Linking De Novo Assembly Results with Long DNA Reads Using the dnaasm-link Application

Table 2

Evaluation of dnaasm-link application in comparison to other tools for datasets depicted in Table 1. The first row in table, where algorithm name is “no scaffolding”, provides the input set statistics (no scaffolding algorithm is used) taken from Table 1. The parameters (No. of contigs, etc.) are depicted in first paragraph of “Results” section.
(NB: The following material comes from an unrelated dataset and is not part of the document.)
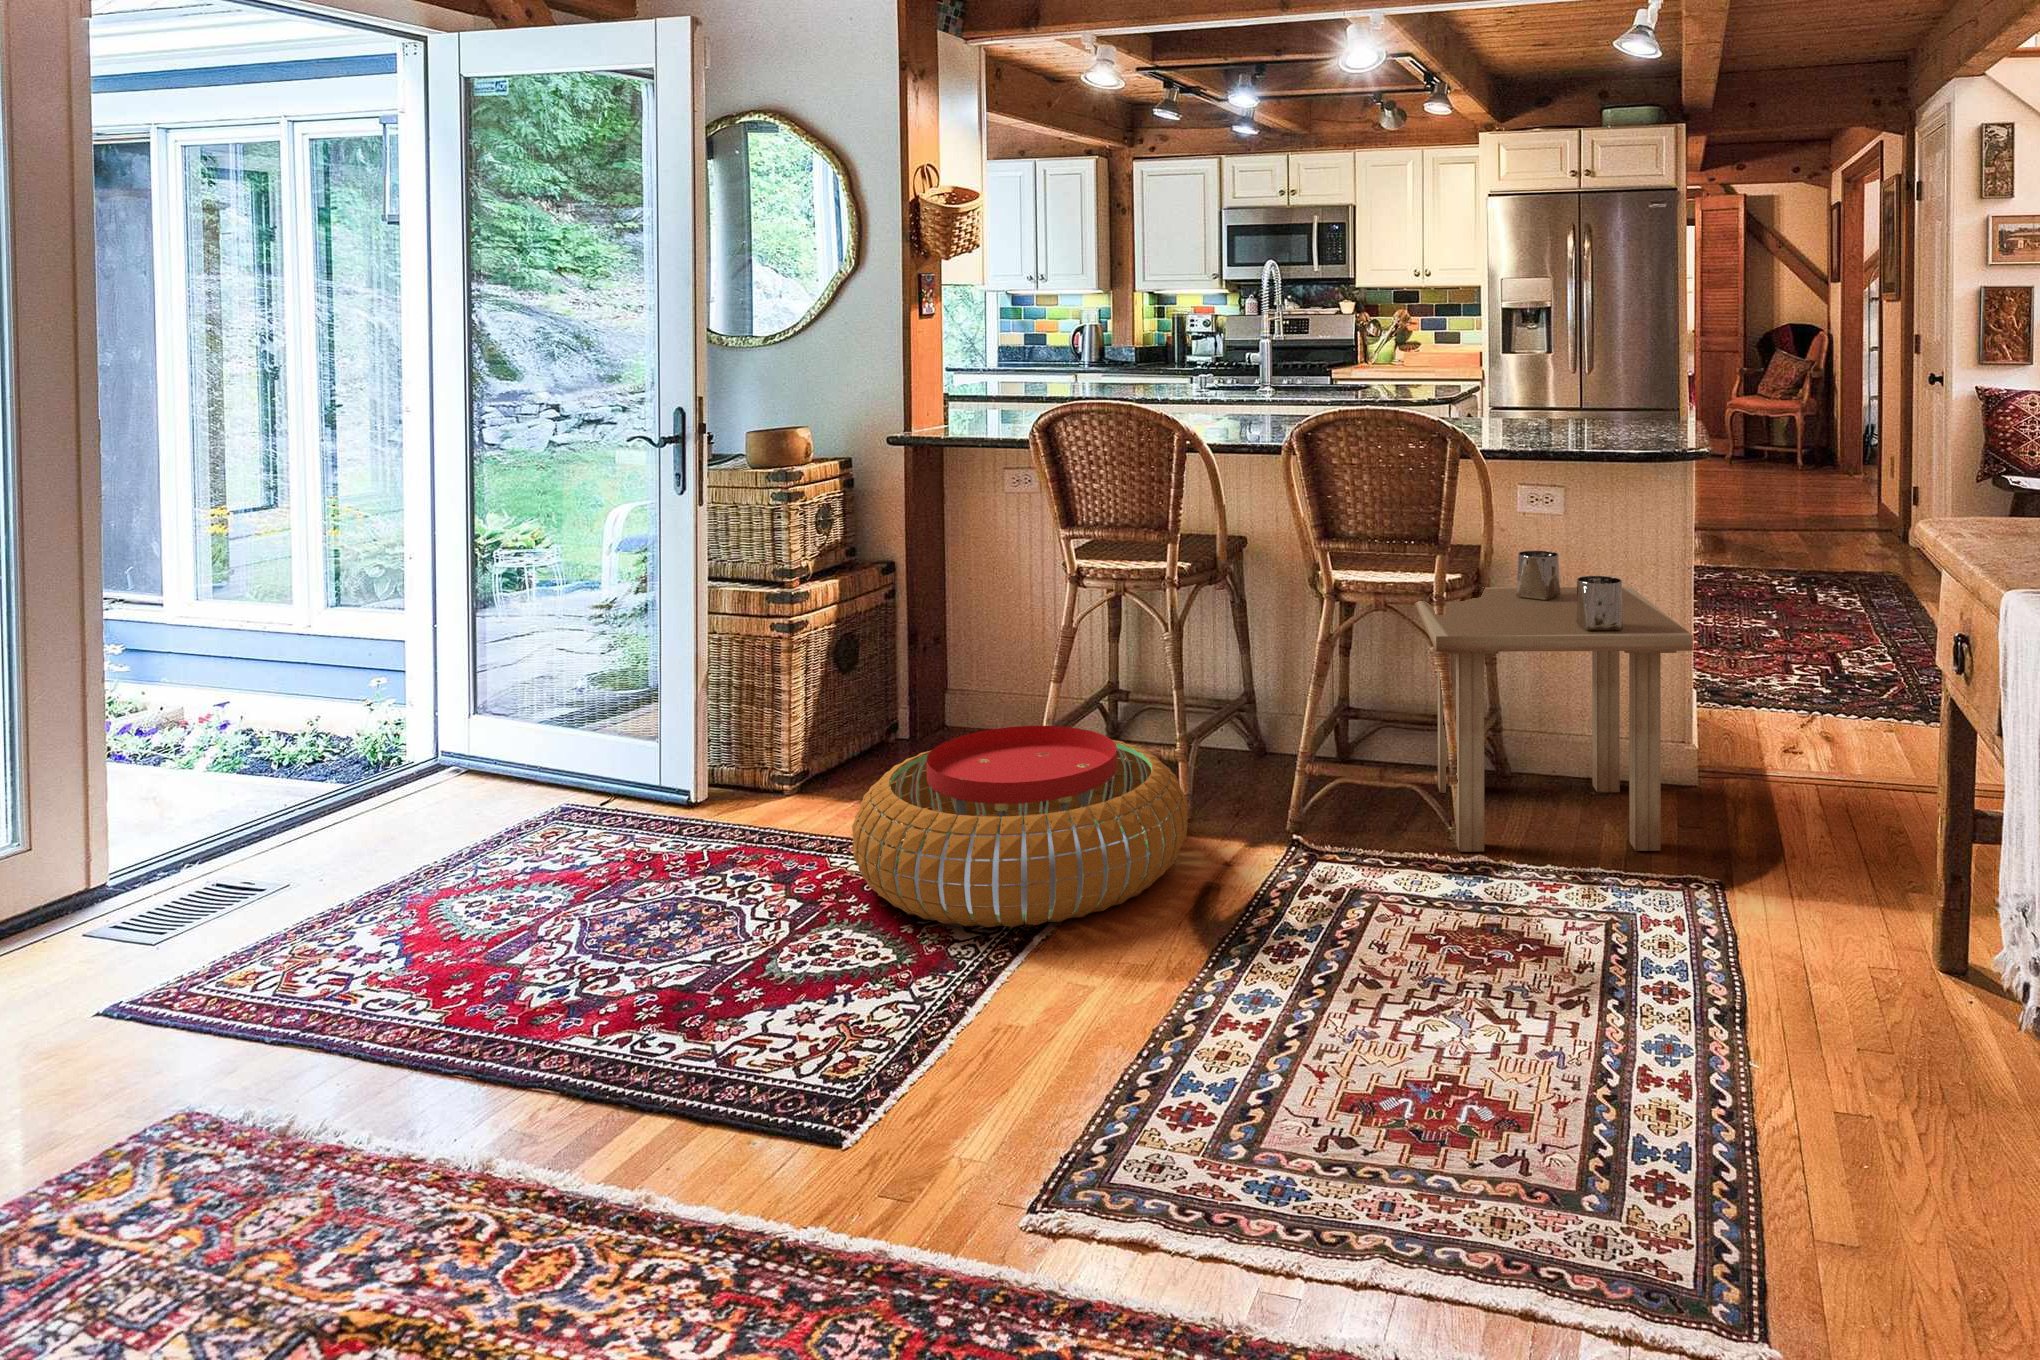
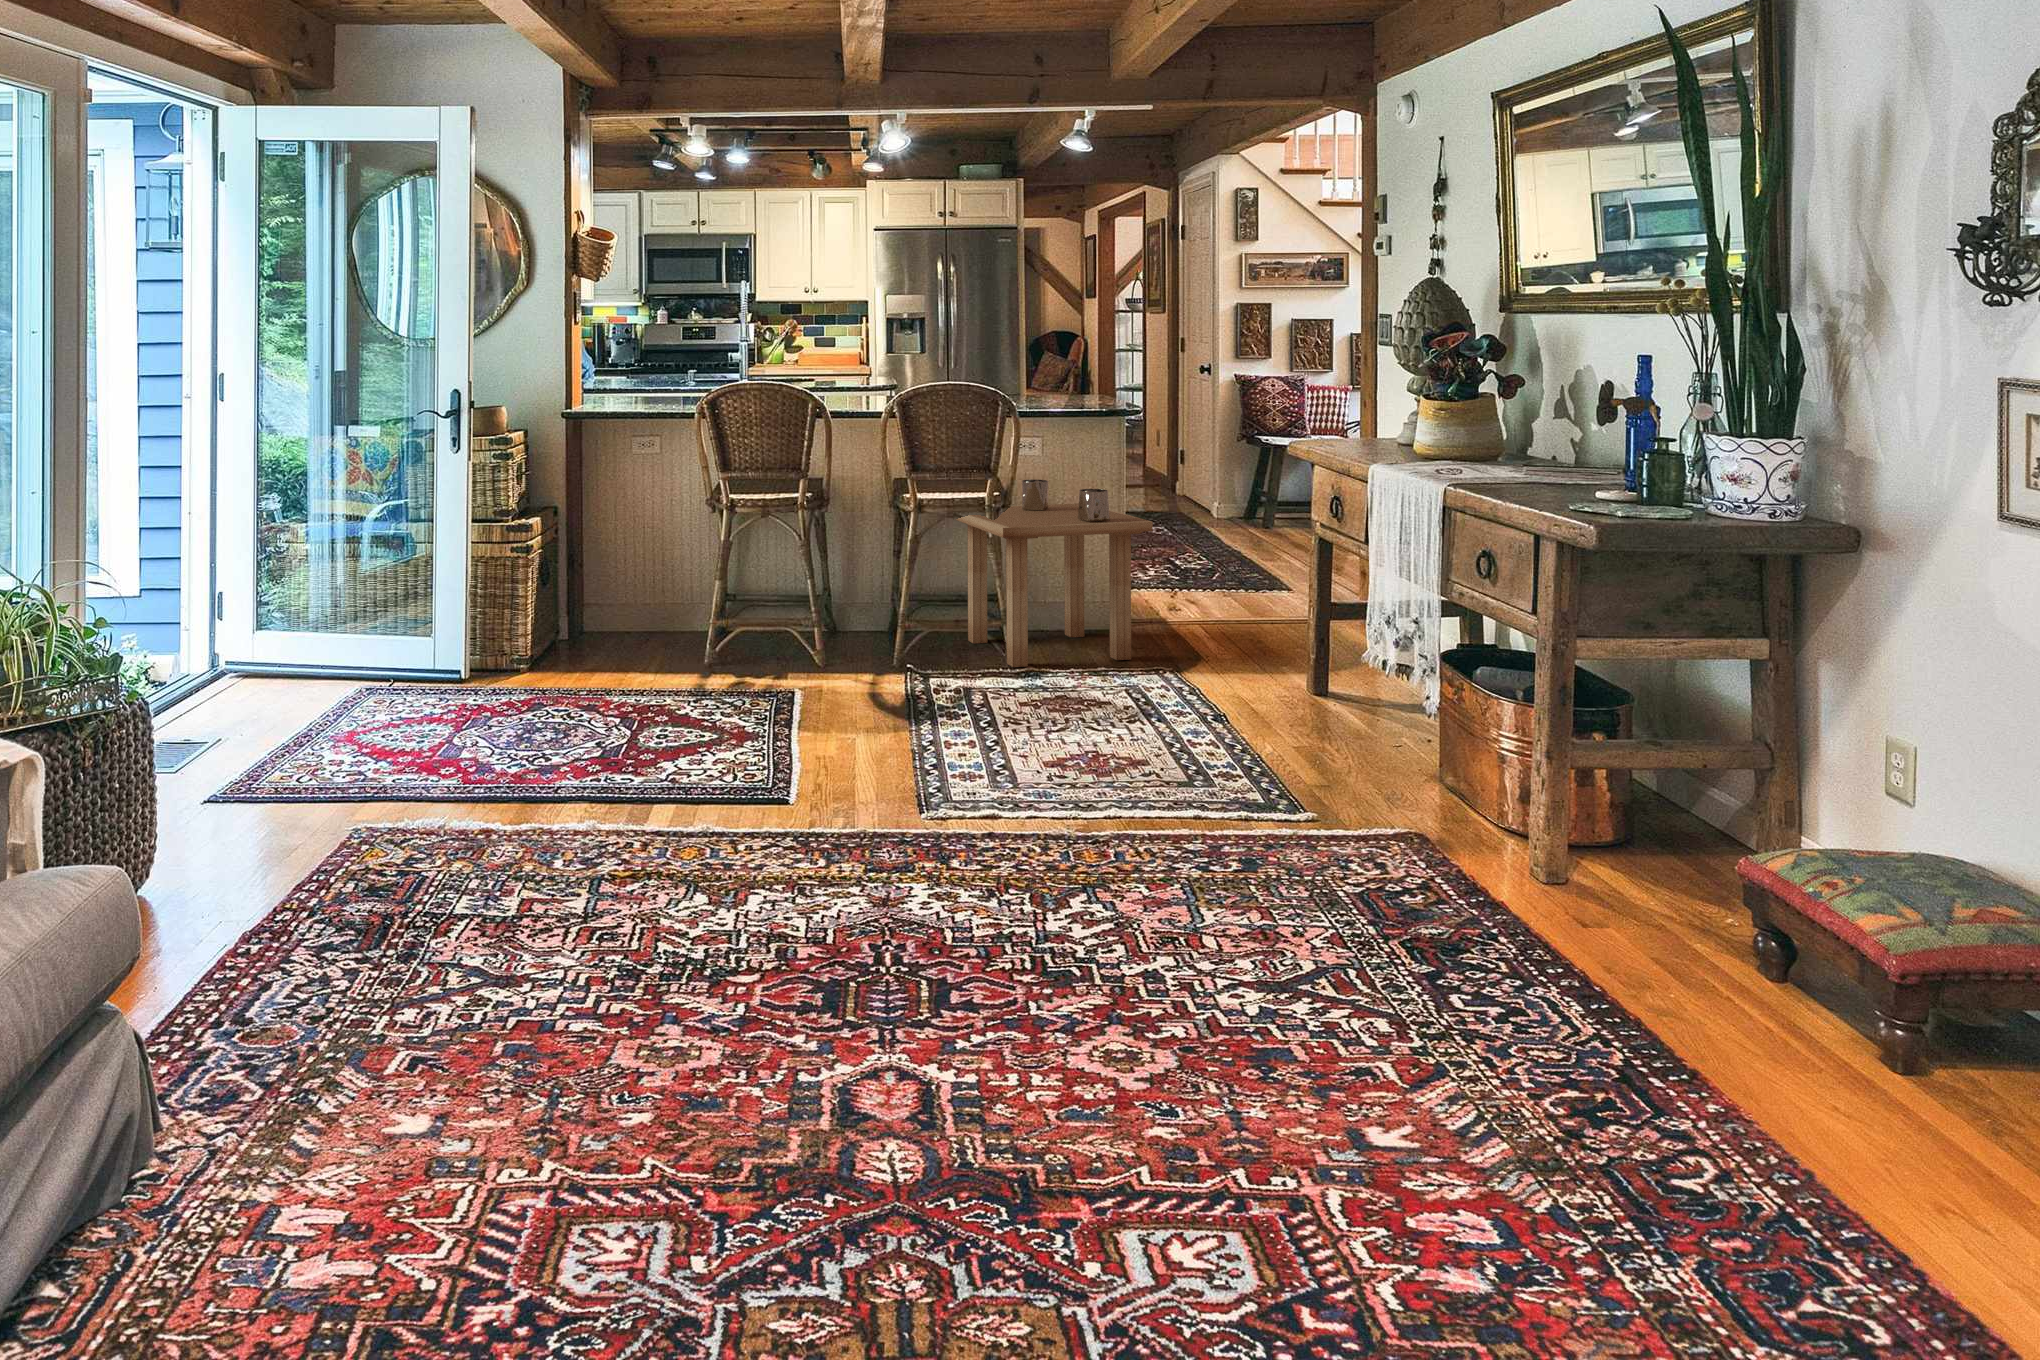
pouf: present [852,726,1188,927] -> none [638,603,857,716]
No. of contigs No. of mis. N50 [bp] NA50 [bp] Max [bp] Largest algn. [bp] Avg. mis. Avg. indels Avg. N’s

E. coli no scaffolding 65 9 176396 164044 398301 360084 2.32 0.17 0.00
SSPACE-LongRead 32 29 398301 211043 1274776 564486 2.47 0.37 570.90
LINKS 23 19 637611 235726 1146701 636452 2.36 0.39 233.43
dnaasm-link 22 20 746714 219242 1128693 636452 2.36 0.37 212.75
Fast-SG + OPERA-LG 26 16 349966 342146 659623 658295 2.36 0.30 326.53
Fast-SG + BOSS 60 14 177523 164044 611106 360084 2.32 0.17 64.79
Fast-SG + ScaffMatch 55 18 185955 177523 603113 359089 2.41 0.17 139.44

S. cerevisiae no scaffolding 430 53 53444 49075 257346 249232 85.77 8.80 0.00
SSPACE-LongRead 557 105 167867 126607 736874 452023 95.42 11.27 3690.74
LINKS 202 89 202618 126598 623140 416048 87.04 10.00 850.77
dnaasm-link 190 92 224004 126353 764024 431875 87.28 10.08 861.19
Fast-SG + OPERA-LG 202 59 180866 155226 736942 451889 85.51 9.72 462.50
Fast-SG + BOSS 369 113 57097 47994 257346 249232 85.77 8.80 374.16
Fast-SG + ScaffMatch 328 144 80833 51157 434320 249232 85.41 8.82 489.70

The following reference sequences were used to evaluate the results: NC_000913 for E. coli and NC_001133 … NC_001148, NC_001224 for S. cerevisiae.